Être à la fois le fournisseur de la Garde Républicaine et la maison derrière le fameux ceinturon des plus grandes stars ; voilà toute la versatilité permise par un savoir-faire d’exception.
Les maisons du luxe ne s’y trompent guère. C’est vers la maison Poursin que l’on se tournait hier, et aujourd’hui encore… A l’instar de Fenty par Rihanna, Asphalte, Le Soulor, la Botte Gardiane, Damien Beal ou encore Isaac Reina, Julno et Bleu de Chauffe !
Le Groupe AC.DIS Veille à Préserver Cet Héritage
Tout n’a pourtant été si évident. A l’aube des années 2000 et face à la concurrence Italienne et Asiatique, la bouclerie Poursin vacille. Les machines ont survécu. Le savoir-faire est là, mais les commandes ne suivent pas. Moribonde, elle est sauvée par l’entrepreneur Karl Lemaire — son leitmotiv ? L’amour du bel ouvrage. « Ma priorité est de préserver ces savoir-faire qui sont l’image du luxe français, mais surtout son Histoire » dit-il.

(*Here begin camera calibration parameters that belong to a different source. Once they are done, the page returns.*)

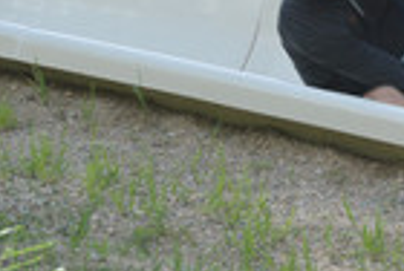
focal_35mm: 556
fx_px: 6253
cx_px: 548
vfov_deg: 2.5
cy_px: 148
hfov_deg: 3.7
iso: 1100
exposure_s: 1/1250
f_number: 6.3
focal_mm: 195
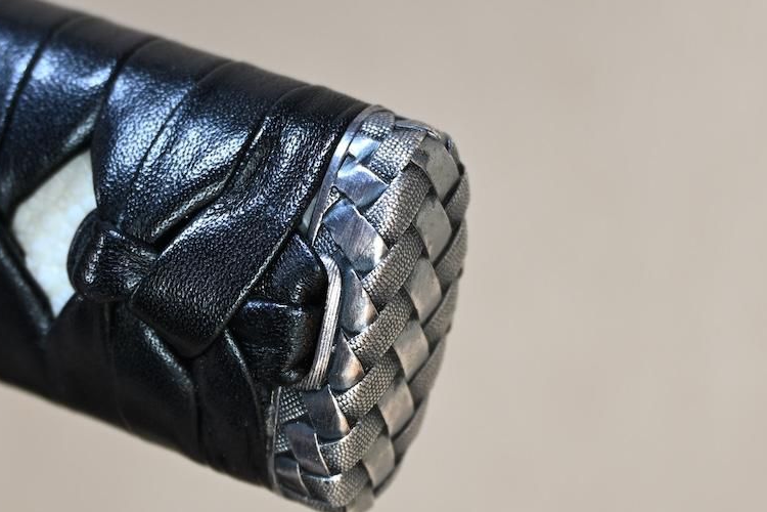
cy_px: 224
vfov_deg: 7.5
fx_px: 3876
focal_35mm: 182
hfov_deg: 11.3
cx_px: 374
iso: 100
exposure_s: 1/2
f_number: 5
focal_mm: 65
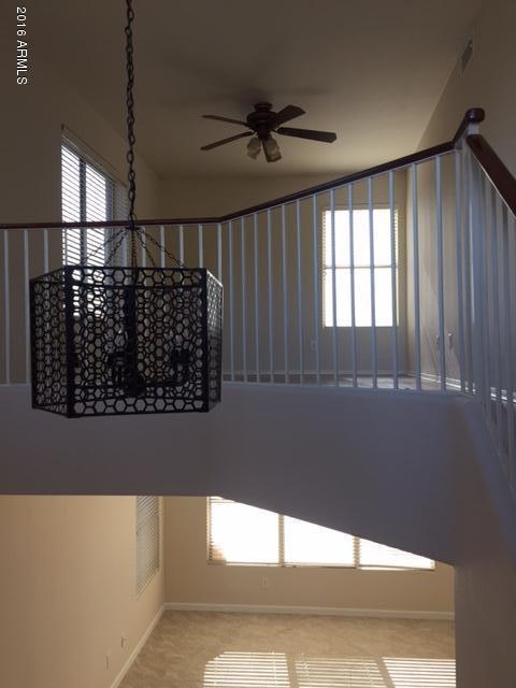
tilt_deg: +0.7
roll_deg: +0.6
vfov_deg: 61.7
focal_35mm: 29
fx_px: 576
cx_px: 258
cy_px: 344
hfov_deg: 48.2
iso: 40
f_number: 2.2
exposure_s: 1/120
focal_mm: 4.15
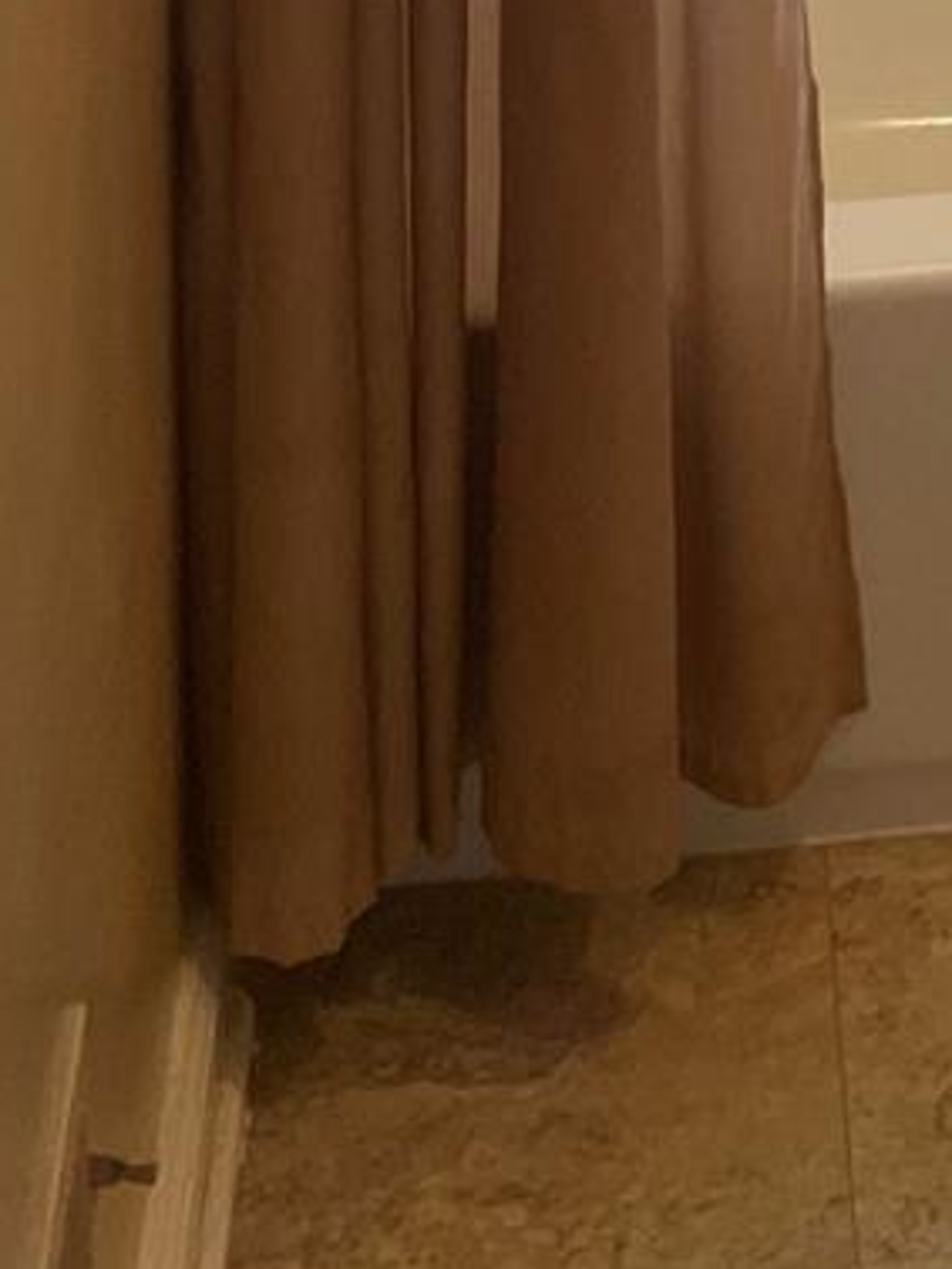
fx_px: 3885
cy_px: -1118
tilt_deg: -9.1
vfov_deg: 15.5
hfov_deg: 13.2
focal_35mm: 106
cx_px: 1416
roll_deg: -1.2
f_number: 1.6
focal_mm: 4.2
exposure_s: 1/60
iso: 80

« Je milite contre la zarafication de l’accessoire métallique » ajoute Karl Lemaire.
En 2016, il rachète la maison Poursin, appartenant à la même famille depuis quatre générations. Il y conserve tout.
Mieux, il l’ouvre à une nouvelle génération de designers. « On peut travailler comme avant, venir voir sur place les ouvriers travailler un produit commandé sans systématiquement passer par un dessin envoyé par ordinateur au bout du monde. […] On a des Soudeurs manuels, des Polisseurs, un vrai savoir-faire et beaucoup de mal à transmettre ! »
Polies à la main, les boucles ont depuis retrouvé leur noblesse. « On est le dernier fabricant français à cambrer le fil, emboutir, assembler, souder, polir nos boucles en laiton: un matériau noble, écolo, avec une vraie densité, inusable et d’une grande sensualité au toucher. »
La sensibilité au Made In France. Voilà bien ce qui habite l’entrepreneur Karl Lemaire. Déjà en 2012, il assurait la remise en route de la Maison Daudé. En activité depuis 1828, G.Daudé est celui qui a inventé l’Oeillet métallique, le Rivet métallique ! A ses début, Coco avait choisi l’œillet canapé 17C pour sa anse en chaîne.… C’est dire !
« Ce qui est intéressant notamment par rapport à Daudé – c’est pour cela que j’ai mon garde républicain à l’entrée – c’est qu’il y a historiquement parlant sur celui-ci du produit Poursin et du produit Daudé ; comme pour les premiers Sac à Main de luxe ! Daudé fournissait tout ce qui était rivets, oeillets et Poursin fournissait tout ce qui était de l’ordre de la bouclerie… » précise Karl Lemaire.
En 2020, Karl Lemaire persévère et fait entrer l’entreprise EUROFAC (créée en1929), matriceur Laiton, dans le giron de AC.DIS, un groupe désormais gardien de talents d’exception — et d’authenticité!
Un groupe qui cultive une identité rare, sollicité plus que jamais par les maisons au service de la Création Française. De la cour du Danemark et celle de Belgique, en passant par les pièces modèles du luxe Français, le savoir-faire de la maison Poursin est partout. Orchestrant la perfection de ces pièces, en toute discrétion.